◆ **WORK REQUIRED**
Search the records for "input". Copy every line where it appears.

═════ DATASET EXTRACT ═════

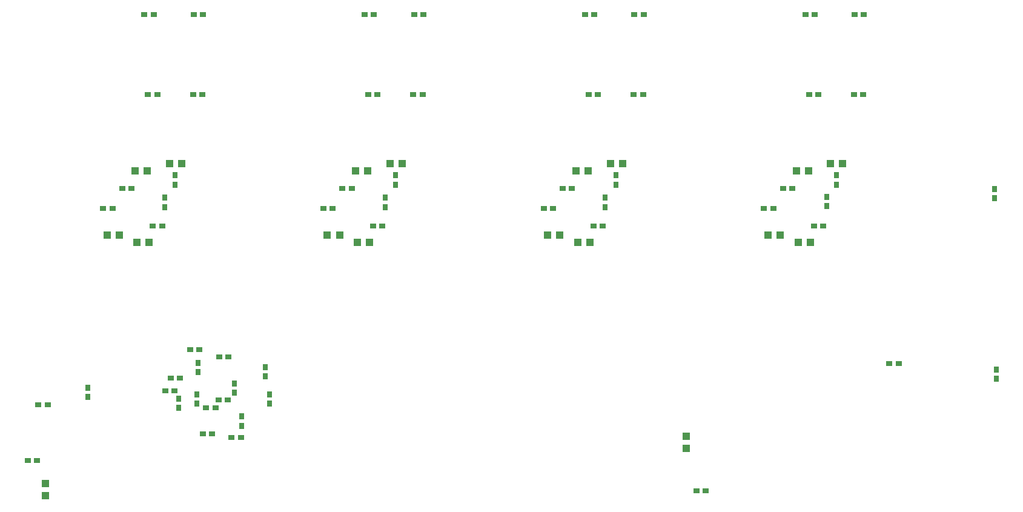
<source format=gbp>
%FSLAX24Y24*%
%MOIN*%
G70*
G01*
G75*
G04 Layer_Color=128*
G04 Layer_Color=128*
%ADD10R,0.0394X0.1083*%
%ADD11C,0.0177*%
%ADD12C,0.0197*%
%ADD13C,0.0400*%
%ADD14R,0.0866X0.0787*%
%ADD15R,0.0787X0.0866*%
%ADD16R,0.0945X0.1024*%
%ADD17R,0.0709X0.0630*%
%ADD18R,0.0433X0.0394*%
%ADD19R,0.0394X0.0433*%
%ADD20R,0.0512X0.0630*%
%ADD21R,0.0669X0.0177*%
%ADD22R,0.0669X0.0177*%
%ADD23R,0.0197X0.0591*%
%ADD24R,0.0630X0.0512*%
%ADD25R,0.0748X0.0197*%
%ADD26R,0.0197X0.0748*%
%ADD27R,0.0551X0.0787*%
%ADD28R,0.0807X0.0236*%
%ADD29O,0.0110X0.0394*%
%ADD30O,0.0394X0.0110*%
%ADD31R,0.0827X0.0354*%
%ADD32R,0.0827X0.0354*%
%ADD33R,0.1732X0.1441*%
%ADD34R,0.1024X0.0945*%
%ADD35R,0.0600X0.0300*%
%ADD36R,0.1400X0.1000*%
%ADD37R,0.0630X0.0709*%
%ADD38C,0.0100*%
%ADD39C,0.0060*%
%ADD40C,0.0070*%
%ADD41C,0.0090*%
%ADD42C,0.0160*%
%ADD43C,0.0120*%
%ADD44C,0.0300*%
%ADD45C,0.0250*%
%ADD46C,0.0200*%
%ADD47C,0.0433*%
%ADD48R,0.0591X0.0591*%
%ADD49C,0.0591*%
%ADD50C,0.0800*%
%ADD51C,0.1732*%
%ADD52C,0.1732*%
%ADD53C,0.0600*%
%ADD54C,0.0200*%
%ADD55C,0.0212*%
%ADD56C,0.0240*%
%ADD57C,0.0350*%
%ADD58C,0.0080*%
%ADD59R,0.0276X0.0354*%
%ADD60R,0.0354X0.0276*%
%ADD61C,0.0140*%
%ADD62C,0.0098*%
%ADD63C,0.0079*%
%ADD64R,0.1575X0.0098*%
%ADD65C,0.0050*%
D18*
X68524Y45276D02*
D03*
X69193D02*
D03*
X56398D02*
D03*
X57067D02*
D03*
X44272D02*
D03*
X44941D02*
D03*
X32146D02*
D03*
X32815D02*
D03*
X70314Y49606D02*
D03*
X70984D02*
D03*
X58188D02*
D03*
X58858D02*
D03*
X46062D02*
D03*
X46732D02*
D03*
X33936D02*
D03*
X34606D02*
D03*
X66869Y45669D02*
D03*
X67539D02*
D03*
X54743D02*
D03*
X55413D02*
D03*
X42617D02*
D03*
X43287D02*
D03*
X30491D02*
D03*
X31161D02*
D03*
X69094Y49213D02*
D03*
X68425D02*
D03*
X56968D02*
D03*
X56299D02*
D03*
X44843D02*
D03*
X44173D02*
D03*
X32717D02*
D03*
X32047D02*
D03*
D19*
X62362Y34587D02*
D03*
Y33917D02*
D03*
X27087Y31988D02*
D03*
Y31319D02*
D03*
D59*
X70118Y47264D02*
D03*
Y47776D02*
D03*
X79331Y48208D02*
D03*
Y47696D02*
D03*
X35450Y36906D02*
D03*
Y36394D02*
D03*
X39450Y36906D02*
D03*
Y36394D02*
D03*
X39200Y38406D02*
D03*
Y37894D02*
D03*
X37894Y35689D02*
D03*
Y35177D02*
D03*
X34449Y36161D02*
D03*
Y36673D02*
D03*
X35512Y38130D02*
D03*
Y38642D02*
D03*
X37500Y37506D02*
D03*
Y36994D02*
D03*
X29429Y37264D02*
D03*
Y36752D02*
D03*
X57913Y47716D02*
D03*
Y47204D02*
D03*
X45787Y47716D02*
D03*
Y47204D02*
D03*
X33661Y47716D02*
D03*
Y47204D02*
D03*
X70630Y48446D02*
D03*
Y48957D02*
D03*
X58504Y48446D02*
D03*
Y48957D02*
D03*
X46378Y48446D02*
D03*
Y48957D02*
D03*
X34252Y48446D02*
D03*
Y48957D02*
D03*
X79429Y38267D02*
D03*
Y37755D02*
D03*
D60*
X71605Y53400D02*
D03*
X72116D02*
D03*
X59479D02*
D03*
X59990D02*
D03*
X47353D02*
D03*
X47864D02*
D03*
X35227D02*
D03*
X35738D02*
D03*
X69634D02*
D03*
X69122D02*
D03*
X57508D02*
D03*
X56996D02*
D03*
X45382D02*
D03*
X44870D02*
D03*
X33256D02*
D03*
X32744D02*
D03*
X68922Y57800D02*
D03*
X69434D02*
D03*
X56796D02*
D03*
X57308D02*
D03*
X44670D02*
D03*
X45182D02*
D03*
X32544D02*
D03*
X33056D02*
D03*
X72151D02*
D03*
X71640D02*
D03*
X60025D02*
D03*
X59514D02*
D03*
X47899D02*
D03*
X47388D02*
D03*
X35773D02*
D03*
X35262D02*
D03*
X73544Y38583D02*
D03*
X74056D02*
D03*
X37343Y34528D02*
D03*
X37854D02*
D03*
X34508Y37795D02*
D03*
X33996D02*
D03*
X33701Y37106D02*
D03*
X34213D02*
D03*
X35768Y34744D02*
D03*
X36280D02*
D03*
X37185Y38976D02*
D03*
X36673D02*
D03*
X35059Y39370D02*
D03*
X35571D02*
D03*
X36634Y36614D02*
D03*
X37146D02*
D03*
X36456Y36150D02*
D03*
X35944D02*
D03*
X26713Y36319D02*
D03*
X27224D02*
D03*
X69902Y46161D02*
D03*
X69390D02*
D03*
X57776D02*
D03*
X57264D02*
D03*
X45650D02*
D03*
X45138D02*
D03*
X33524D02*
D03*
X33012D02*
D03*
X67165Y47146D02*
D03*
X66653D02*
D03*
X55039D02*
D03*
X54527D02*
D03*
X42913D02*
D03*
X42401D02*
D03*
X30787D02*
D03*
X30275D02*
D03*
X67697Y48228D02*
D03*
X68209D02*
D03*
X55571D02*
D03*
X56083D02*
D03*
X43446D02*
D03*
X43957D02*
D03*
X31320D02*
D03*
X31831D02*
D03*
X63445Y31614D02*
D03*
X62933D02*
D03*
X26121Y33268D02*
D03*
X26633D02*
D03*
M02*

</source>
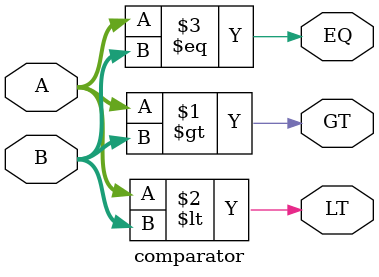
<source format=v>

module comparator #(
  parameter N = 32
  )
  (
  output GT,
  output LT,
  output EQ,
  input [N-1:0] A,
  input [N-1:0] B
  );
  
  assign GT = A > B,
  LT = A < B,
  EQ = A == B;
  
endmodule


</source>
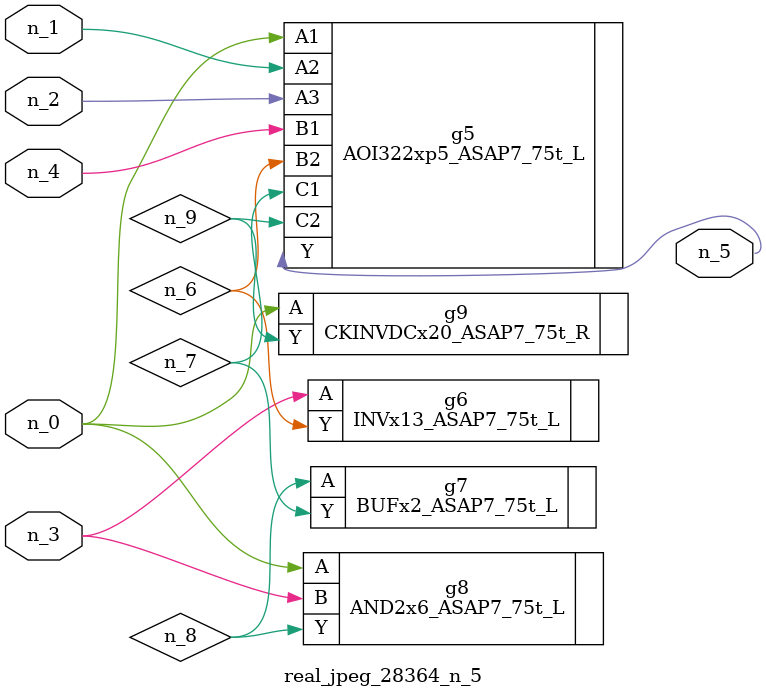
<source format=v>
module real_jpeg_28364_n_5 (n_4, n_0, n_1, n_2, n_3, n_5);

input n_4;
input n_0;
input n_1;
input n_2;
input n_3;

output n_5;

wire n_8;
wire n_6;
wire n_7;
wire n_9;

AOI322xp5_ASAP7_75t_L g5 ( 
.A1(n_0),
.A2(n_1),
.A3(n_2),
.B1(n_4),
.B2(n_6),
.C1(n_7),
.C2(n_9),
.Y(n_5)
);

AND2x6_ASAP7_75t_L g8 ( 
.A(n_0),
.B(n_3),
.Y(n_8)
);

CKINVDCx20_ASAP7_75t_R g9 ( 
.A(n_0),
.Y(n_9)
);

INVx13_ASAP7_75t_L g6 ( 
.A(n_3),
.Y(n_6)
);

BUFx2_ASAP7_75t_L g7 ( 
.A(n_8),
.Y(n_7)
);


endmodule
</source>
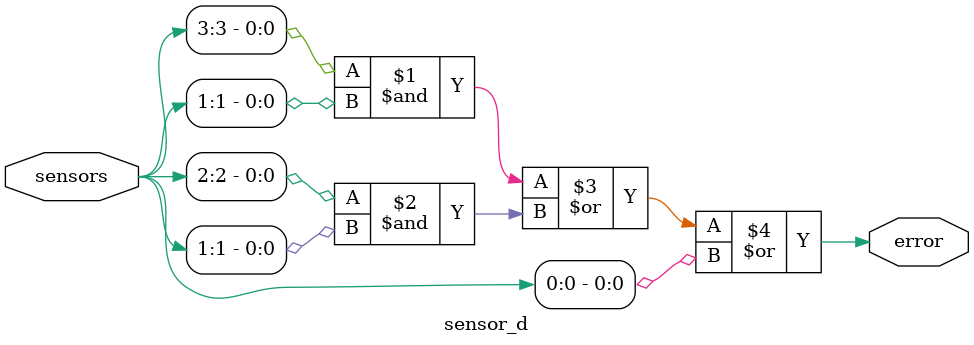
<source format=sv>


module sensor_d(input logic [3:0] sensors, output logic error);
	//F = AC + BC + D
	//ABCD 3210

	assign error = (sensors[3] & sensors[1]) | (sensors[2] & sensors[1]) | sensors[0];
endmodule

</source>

═════

◆ **RESULT BELOW**
  input [N-1:0] A,
  input [N-1:0] B
input n_4;
input n_0;
input n_1;
input n_2;
input n_3;
module sensor_d(input logic [3:0] sensors, output logic error);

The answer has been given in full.